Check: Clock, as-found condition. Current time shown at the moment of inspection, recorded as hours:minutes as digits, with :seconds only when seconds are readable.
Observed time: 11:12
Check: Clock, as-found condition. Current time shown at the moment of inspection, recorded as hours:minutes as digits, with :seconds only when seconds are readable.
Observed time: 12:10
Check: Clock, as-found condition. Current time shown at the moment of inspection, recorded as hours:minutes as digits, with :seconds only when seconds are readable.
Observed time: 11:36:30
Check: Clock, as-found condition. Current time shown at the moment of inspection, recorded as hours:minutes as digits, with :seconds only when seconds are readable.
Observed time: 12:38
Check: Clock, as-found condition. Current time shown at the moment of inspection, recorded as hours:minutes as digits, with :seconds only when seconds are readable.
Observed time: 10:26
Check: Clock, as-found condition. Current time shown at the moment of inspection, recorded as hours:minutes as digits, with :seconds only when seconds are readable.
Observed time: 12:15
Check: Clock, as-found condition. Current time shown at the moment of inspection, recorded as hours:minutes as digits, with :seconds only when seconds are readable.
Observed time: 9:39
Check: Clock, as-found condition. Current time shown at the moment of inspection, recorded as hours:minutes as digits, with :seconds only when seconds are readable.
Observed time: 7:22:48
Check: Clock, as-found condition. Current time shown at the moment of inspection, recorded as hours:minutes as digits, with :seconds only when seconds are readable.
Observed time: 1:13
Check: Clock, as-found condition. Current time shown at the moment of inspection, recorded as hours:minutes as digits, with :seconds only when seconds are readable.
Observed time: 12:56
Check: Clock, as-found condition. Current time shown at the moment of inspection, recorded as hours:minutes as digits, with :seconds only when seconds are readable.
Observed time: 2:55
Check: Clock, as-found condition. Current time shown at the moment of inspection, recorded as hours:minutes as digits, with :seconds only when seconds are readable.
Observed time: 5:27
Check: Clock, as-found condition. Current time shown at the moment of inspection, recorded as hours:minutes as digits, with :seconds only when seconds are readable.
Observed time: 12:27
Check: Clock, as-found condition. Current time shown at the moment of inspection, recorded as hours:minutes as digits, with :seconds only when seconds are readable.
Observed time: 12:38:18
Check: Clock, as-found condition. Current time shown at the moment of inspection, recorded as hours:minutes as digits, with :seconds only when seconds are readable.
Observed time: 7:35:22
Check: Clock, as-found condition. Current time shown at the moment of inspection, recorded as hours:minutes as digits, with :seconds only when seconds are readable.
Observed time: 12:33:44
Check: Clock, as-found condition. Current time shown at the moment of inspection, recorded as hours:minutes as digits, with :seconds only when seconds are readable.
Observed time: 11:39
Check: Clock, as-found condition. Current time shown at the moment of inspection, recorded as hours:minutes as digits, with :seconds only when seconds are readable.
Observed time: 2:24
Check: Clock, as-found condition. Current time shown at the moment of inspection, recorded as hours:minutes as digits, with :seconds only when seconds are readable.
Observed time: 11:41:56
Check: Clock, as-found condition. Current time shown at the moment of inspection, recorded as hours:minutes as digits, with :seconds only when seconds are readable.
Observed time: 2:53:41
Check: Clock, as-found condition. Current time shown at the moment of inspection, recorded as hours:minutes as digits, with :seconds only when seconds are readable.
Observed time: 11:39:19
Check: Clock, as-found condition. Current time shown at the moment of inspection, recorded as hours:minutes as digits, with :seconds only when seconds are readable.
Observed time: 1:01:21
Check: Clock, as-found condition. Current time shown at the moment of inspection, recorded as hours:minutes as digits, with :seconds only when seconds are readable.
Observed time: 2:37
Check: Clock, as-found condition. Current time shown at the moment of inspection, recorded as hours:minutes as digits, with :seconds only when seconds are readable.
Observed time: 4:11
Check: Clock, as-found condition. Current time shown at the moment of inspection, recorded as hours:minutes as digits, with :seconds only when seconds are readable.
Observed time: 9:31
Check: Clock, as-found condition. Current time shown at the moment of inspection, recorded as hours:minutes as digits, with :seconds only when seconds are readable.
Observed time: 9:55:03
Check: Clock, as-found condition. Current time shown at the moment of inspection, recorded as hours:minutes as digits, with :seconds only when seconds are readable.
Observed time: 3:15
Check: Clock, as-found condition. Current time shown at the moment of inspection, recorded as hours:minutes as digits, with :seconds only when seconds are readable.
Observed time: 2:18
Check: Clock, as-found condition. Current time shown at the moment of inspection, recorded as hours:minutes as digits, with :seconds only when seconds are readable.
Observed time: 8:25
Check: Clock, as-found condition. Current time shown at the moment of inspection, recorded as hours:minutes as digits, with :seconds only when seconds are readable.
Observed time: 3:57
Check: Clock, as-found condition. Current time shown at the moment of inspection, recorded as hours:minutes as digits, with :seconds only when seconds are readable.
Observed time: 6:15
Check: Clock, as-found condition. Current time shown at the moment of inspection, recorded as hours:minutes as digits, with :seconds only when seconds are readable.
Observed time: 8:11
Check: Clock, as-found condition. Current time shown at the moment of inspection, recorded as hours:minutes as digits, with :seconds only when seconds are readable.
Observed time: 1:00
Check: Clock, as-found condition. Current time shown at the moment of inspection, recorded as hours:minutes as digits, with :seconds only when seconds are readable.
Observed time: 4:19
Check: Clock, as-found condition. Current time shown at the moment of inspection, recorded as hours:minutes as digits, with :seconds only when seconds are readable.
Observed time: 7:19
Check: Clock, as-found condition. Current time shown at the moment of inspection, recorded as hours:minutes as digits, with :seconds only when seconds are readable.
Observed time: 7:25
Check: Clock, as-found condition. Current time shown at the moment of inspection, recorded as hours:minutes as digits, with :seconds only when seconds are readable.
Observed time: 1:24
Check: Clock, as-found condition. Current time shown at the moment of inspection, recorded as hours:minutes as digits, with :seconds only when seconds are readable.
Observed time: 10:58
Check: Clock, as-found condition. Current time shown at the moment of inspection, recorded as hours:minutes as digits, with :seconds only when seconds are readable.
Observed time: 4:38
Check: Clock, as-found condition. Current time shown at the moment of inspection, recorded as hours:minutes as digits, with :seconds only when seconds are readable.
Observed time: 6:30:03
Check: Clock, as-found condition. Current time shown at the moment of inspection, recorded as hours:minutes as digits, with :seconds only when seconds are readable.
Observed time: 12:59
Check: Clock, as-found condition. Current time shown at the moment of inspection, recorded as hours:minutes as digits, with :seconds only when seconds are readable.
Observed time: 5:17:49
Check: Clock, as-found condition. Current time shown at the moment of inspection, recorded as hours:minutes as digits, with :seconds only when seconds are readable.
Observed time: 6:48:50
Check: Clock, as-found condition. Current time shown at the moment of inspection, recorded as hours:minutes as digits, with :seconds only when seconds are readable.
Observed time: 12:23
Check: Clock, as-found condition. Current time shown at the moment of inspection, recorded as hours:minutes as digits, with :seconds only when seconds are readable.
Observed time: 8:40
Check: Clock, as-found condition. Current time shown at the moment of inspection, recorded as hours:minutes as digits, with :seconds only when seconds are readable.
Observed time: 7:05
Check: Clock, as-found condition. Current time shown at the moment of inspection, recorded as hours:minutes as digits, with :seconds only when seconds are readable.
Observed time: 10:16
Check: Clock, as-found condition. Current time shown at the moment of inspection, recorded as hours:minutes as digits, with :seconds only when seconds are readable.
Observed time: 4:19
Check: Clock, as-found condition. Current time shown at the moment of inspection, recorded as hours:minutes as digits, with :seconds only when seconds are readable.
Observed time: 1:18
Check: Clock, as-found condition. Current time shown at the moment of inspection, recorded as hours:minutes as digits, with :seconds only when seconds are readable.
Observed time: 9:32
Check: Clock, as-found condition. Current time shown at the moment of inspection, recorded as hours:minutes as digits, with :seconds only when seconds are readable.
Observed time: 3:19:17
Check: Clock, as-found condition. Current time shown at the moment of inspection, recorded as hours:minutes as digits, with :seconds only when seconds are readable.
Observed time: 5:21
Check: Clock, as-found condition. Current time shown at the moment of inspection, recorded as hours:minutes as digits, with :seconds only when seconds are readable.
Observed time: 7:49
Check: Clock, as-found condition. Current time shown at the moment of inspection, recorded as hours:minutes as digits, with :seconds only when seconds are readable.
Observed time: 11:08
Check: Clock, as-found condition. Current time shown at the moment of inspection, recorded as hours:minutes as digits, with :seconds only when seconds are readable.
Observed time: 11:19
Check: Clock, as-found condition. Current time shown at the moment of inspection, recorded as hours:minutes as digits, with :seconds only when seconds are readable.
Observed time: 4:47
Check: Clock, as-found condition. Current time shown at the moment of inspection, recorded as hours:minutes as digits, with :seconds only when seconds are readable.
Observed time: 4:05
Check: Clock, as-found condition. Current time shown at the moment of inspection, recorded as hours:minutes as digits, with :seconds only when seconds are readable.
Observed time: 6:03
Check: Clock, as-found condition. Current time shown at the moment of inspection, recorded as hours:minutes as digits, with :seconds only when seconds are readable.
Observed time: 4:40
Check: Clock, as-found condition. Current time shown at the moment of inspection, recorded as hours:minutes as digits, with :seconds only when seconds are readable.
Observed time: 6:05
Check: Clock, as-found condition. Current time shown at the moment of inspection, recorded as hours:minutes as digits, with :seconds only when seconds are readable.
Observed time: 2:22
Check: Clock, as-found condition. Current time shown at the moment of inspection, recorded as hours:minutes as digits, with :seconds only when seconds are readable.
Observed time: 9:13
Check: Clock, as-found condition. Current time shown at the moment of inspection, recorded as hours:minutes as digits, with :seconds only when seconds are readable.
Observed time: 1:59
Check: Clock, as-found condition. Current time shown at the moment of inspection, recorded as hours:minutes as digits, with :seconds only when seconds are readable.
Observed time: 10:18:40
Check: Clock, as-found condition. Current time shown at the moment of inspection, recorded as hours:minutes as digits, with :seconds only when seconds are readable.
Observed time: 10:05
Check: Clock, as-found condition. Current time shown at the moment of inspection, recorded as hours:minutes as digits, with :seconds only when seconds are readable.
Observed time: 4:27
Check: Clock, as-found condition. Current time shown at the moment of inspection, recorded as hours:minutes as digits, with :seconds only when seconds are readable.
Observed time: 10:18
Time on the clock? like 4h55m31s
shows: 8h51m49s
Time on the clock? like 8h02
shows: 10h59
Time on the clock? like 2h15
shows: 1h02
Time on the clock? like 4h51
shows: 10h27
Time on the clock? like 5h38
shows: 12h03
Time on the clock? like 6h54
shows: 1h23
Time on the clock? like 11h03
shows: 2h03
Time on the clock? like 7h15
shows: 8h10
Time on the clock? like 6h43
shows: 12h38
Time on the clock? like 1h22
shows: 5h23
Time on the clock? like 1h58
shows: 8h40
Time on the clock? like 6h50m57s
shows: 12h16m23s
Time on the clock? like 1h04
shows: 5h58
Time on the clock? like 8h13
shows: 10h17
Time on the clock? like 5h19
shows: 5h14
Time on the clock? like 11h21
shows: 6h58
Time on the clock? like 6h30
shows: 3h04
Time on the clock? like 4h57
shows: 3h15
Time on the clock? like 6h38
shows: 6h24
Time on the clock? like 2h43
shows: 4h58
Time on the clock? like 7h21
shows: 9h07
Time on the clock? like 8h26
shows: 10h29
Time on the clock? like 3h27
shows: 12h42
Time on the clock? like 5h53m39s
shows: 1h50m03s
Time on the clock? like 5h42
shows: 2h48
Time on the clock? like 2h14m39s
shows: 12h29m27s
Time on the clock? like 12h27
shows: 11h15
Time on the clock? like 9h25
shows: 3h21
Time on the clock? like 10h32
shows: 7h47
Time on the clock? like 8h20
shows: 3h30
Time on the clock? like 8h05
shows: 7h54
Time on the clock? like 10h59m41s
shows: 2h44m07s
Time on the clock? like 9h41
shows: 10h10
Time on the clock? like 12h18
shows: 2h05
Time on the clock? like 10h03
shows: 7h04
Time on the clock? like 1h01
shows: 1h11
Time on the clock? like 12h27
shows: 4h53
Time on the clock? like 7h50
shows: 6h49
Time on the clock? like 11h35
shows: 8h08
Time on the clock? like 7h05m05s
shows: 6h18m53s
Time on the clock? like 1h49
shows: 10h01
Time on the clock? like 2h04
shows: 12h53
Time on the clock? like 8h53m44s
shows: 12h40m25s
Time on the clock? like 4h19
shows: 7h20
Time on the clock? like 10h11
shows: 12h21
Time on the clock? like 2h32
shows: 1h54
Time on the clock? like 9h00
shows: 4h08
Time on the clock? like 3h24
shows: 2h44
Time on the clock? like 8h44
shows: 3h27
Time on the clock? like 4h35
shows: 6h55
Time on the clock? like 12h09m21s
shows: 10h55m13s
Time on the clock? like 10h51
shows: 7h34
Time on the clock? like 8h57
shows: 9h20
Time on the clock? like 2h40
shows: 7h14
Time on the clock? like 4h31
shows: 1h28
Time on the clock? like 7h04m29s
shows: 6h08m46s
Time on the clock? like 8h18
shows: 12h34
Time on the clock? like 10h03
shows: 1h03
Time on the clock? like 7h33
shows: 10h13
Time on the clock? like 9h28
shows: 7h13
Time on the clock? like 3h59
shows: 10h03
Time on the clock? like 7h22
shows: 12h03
========
**Exercise goal:** Render the stretch from the start of the material through the line containing "Observed time: 11:12" as a numbered list, leaving out any blank lines.

**Correct response:**
1. Check: Clock, as-found condition. Current time shown at the moment of inspection, recorded as hours:minutes as digits, with :seconds only when seconds are readable.
2. Observed time: 11:12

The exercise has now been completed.